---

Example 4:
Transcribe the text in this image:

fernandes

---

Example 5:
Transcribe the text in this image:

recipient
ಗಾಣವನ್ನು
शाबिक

========================================

● **Aim of the task**: All the records shown above need to be given again exactly.

● **Completed task**:
---

Example 4:
Transcribe the text in this image:

fernandes

---

Example 5:
Transcribe the text in this image:

recipient
ಗಾಣವನ್ನು
शाबिक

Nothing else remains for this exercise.